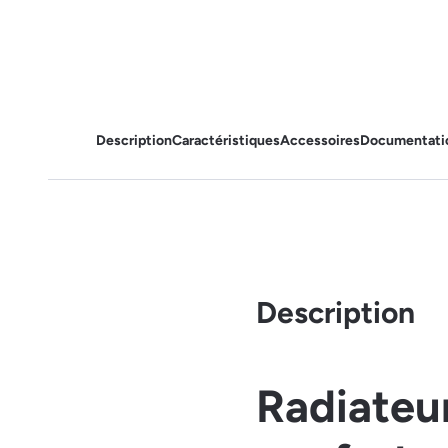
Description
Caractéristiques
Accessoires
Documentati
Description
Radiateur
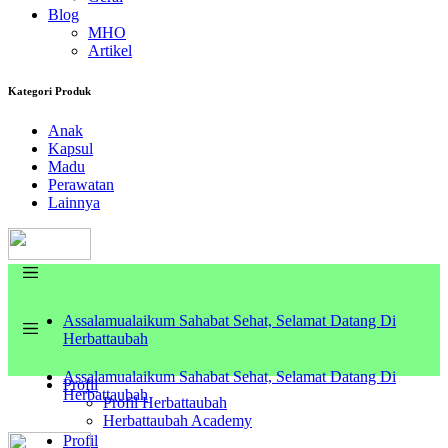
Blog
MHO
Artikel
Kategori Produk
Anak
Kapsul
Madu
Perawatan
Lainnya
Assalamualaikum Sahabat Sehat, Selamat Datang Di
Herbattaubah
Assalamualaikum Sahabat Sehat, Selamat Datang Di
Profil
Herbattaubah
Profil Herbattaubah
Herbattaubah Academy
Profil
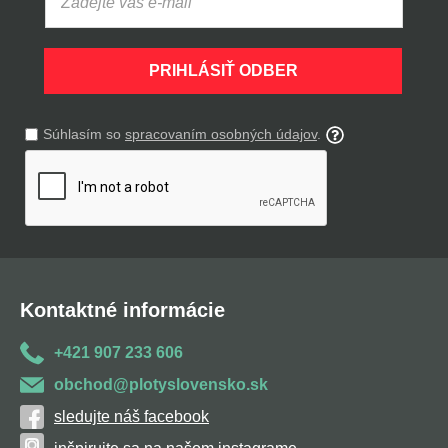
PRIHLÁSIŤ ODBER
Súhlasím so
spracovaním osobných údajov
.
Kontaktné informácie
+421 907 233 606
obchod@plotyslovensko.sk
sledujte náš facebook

****

What you have to do: In the copy, include exactly the lines from the one containing "Profil Herbattaubah" through the last line of the records, and no pictures or other text.

Solution to this task:
Profil Herbattaubah
Herbattaubah Academy
Profil
PRIHLÁSIŤ ODBER
Súhlasím so
spracovaním osobných údajov
.
Kontaktné informácie
+421 907 233 606
obchod@plotyslovensko.sk
sledujte náš facebook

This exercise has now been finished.